Start of ENTRIES PROVIDED

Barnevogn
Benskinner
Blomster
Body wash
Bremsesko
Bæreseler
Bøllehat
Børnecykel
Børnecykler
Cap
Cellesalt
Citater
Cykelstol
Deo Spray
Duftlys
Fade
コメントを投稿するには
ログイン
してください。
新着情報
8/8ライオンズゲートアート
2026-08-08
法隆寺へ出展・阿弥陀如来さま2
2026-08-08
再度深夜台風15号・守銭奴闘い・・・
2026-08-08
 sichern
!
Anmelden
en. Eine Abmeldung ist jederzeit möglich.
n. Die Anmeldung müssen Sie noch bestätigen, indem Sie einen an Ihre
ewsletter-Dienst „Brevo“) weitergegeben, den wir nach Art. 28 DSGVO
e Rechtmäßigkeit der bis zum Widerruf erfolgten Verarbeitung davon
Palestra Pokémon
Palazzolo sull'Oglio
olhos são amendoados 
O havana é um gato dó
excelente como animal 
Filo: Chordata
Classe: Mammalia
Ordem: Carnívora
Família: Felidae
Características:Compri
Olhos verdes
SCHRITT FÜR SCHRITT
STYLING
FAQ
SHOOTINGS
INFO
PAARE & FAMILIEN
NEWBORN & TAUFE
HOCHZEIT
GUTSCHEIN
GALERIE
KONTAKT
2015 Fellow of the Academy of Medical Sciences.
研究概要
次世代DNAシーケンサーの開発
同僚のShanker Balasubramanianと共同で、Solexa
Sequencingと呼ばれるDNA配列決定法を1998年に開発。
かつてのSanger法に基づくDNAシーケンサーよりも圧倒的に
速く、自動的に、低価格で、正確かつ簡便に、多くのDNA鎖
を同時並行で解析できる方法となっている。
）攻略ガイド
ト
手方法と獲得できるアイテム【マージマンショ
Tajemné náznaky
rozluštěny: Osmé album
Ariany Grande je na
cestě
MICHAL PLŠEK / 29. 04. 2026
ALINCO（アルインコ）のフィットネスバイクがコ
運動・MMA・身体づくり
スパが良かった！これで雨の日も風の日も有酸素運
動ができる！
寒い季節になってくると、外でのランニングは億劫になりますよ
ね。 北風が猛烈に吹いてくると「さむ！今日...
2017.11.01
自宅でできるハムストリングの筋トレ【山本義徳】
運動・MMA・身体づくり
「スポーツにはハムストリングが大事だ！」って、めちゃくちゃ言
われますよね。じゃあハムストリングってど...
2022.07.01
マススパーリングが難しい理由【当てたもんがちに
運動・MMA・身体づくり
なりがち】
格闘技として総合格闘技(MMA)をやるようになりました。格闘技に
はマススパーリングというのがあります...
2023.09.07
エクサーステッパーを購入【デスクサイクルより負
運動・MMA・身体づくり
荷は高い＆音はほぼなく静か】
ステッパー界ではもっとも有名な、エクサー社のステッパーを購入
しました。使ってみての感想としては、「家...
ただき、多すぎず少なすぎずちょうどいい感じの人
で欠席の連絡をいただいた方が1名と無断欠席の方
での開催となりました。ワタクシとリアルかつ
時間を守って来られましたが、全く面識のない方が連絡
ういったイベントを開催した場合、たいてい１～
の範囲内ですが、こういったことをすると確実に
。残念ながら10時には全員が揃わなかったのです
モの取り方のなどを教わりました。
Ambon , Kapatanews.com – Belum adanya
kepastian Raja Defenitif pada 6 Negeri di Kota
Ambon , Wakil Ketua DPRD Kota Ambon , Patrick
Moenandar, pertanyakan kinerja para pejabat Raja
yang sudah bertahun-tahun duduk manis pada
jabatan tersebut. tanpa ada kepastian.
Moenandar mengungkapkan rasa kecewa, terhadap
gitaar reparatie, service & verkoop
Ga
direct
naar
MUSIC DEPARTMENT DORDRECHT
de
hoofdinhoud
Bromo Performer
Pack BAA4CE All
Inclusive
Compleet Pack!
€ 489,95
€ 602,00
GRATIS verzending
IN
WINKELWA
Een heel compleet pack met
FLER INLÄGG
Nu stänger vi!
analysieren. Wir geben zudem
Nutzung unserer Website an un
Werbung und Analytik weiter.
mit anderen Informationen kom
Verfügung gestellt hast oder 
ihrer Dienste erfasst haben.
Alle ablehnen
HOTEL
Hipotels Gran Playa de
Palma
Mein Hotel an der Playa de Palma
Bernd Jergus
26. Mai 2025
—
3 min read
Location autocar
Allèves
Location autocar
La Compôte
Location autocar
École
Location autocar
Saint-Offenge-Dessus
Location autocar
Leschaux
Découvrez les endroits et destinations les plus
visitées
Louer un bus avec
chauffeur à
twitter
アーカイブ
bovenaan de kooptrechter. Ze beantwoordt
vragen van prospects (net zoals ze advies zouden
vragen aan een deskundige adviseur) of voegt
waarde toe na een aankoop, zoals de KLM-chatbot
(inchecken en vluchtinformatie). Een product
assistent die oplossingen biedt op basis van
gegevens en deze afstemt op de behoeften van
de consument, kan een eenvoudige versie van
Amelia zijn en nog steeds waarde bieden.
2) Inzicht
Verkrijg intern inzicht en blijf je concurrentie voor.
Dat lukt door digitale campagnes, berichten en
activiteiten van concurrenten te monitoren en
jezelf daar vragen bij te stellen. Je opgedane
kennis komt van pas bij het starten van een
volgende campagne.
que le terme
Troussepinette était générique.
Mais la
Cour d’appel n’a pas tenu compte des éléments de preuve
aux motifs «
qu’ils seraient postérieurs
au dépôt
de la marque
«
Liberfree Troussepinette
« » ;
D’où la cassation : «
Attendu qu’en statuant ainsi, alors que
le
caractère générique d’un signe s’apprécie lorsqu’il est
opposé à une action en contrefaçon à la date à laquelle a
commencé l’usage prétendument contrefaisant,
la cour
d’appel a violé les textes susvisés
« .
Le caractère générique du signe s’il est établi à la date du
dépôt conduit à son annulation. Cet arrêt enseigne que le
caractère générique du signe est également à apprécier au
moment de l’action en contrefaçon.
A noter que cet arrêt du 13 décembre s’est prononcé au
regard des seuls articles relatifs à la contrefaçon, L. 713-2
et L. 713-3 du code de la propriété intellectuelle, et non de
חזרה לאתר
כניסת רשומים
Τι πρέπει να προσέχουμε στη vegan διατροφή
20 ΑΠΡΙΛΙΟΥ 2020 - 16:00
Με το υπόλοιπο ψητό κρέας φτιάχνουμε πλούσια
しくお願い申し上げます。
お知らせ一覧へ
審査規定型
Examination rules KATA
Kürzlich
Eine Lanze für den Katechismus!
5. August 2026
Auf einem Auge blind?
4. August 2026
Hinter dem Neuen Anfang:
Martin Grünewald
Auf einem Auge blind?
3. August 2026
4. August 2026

End of ENTRIES PROVIDED

EXERCISE OBJECTIVE: Repeat the material above exactly, including every line.

YOUR SOLUTION:
Barnevogn
Benskinner
Blomster
Body wash
Bremsesko
Bæreseler
Bøllehat
Børnecykel
Børnecykler
Cap
Cellesalt
Citater
Cykelstol
Deo Spray
Duftlys
Fade
コメントを投稿するには
ログイン
してください。
新着情報
8/8ライオンズゲートアート
2026-08-08
法隆寺へ出展・阿弥陀如来さま2
2026-08-08
再度深夜台風15号・守銭奴闘い・・・
2026-08-08
 sichern
!
Anmelden
en. Eine Abmeldung ist jederzeit möglich.
n. Die Anmeldung müssen Sie noch bestätigen, indem Sie einen an Ihre
ewsletter-Dienst „Brevo“) weitergegeben, den wir nach Art. 28 DSGVO
e Rechtmäßigkeit der bis zum Widerruf erfolgten Verarbeitung davon
Palestra Pokémon
Palazzolo sull'Oglio
olhos são amendoados 
O havana é um gato dó
excelente como animal 
Filo: Chordata
Classe: Mammalia
Ordem: Carnívora
Família: Felidae
Características:Compri
Olhos verdes
SCHRITT FÜR SCHRITT
STYLING
FAQ
SHOOTINGS
INFO
PAARE & FAMILIEN
NEWBORN & TAUFE
HOCHZEIT
GUTSCHEIN
GALERIE
KONTAKT
2015 Fellow of the Academy of Medical Sciences.
研究概要
次世代DNAシーケンサーの開発
同僚のShanker Balasubramanianと共同で、Solexa
Sequencingと呼ばれるDNA配列決定法を1998年に開発。
かつてのSanger法に基づくDNAシーケンサーよりも圧倒的に
速く、自動的に、低価格で、正確かつ簡便に、多くのDNA鎖
を同時並行で解析できる方法となっている。
）攻略ガイド
ト
手方法と獲得できるアイテム【マージマンショ
Tajemné náznaky
rozluštěny: Osmé album
Ariany Grande je na
cestě
MICHAL PLŠEK / 29. 04. 2026
ALINCO（アルインコ）のフィットネスバイクがコ
運動・MMA・身体づくり
スパが良かった！これで雨の日も風の日も有酸素運
動ができる！
寒い季節になってくると、外でのランニングは億劫になりますよ
ね。 北風が猛烈に吹いてくると「さむ！今日...
2017.11.01
自宅でできるハムストリングの筋トレ【山本義徳】
運動・MMA・身体づくり
「スポーツにはハムストリングが大事だ！」って、めちゃくちゃ言
われますよね。じゃあハムストリングってど...
2022.07.01
マススパーリングが難しい理由【当てたもんがちに
運動・MMA・身体づくり
なりがち】
格闘技として総合格闘技(MMA)をやるようになりました。格闘技に
はマススパーリングというのがあります...
2023.09.07
エクサーステッパーを購入【デスクサイクルより負
運動・MMA・身体づくり
荷は高い＆音はほぼなく静か】
ステッパー界ではもっとも有名な、エクサー社のステッパーを購入
しました。使ってみての感想としては、「家...
ただき、多すぎず少なすぎずちょうどいい感じの人
で欠席の連絡をいただいた方が1名と無断欠席の方
での開催となりました。ワタクシとリアルかつ
時間を守って来られましたが、全く面識のない方が連絡
ういったイベントを開催した場合、たいてい１～
の範囲内ですが、こういったことをすると確実に
。残念ながら10時には全員が揃わなかったのです
モの取り方のなどを教わりました。
Ambon , Kapatanews.com – Belum adanya
kepastian Raja Defenitif pada 6 Negeri di Kota
Ambon , Wakil Ketua DPRD Kota Ambon , Patrick
Moenandar, pertanyakan kinerja para pejabat Raja
yang sudah bertahun-tahun duduk manis pada
jabatan tersebut. tanpa ada kepastian.
Moenandar mengungkapkan rasa kecewa, terhadap
gitaar reparatie, service & verkoop
Ga
direct
naar
MUSIC DEPARTMENT DORDRECHT
de
hoofdinhoud
Bromo Performer
Pack BAA4CE All
Inclusive
Compleet Pack!
€ 489,95
€ 602,00
GRATIS verzending
IN
WINKELWA
Een heel compleet pack met
FLER INLÄGG
Nu stänger vi!
analysieren. Wir geben zudem
Nutzung unserer Website an un
Werbung und Analytik weiter.
mit anderen Informationen kom
Verfügung gestellt hast oder 
ihrer Dienste erfasst haben.
Alle ablehnen
HOTEL
Hipotels Gran Playa de
Palma
Mein Hotel an der Playa de Palma
Bernd Jergus
26. Mai 2025
—
3 min read
Location autocar
Allèves
Location autocar
La Compôte
Location autocar
École
Location autocar
Saint-Offenge-Dessus
Location autocar
Leschaux
Découvrez les endroits et destinations les plus
visitées
Louer un bus avec
chauffeur à
twitter
アーカイブ
bovenaan de kooptrechter. Ze beantwoordt
vragen van prospects (net zoals ze advies zouden
vragen aan een deskundige adviseur) of voegt
waarde toe na een aankoop, zoals de KLM-chatbot
(inchecken en vluchtinformatie). Een product
assistent die oplossingen biedt op basis van
gegevens en deze afstemt op de behoeften van
de consument, kan een eenvoudige versie van
Amelia zijn en nog steeds waarde bieden.
2) Inzicht
Verkrijg intern inzicht en blijf je concurrentie voor.
Dat lukt door digitale campagnes, berichten en
activiteiten van concurrenten te monitoren en
jezelf daar vragen bij te stellen. Je opgedane
kennis komt van pas bij het starten van een
volgende campagne.
que le terme
Troussepinette était générique.
Mais la
Cour d’appel n’a pas tenu compte des éléments de preuve
aux motifs «
qu’ils seraient postérieurs
au dépôt
de la marque
«
Liberfree Troussepinette
« » ;
D’où la cassation : «
Attendu qu’en statuant ainsi, alors que
le
caractère générique d’un signe s’apprécie lorsqu’il est
opposé à une action en contrefaçon à la date à laquelle a
commencé l’usage prétendument contrefaisant,
la cour
d’appel a violé les textes susvisés
« .
Le caractère générique du signe s’il est établi à la date du
dépôt conduit à son annulation. Cet arrêt enseigne que le
caractère générique du signe est également à apprécier au
moment de l’action en contrefaçon.
A noter que cet arrêt du 13 décembre s’est prononcé au
regard des seuls articles relatifs à la contrefaçon, L. 713-2
et L. 713-3 du code de la propriété intellectuelle, et non de
חזרה לאתר
כניסת רשומים
Τι πρέπει να προσέχουμε στη vegan διατροφή
20 ΑΠΡΙΛΙΟΥ 2020 - 16:00
Με το υπόλοιπο ψητό κρέας φτιάχνουμε πλούσια
しくお願い申し上げます。
お知らせ一覧へ
審査規定型
Examination rules KATA
Kürzlich
Eine Lanze für den Katechismus!
5. August 2026
Auf einem Auge blind?
4. August 2026
Hinter dem Neuen Anfang:
Martin Grünewald
Auf einem Auge blind?
3. August 2026
4. August 2026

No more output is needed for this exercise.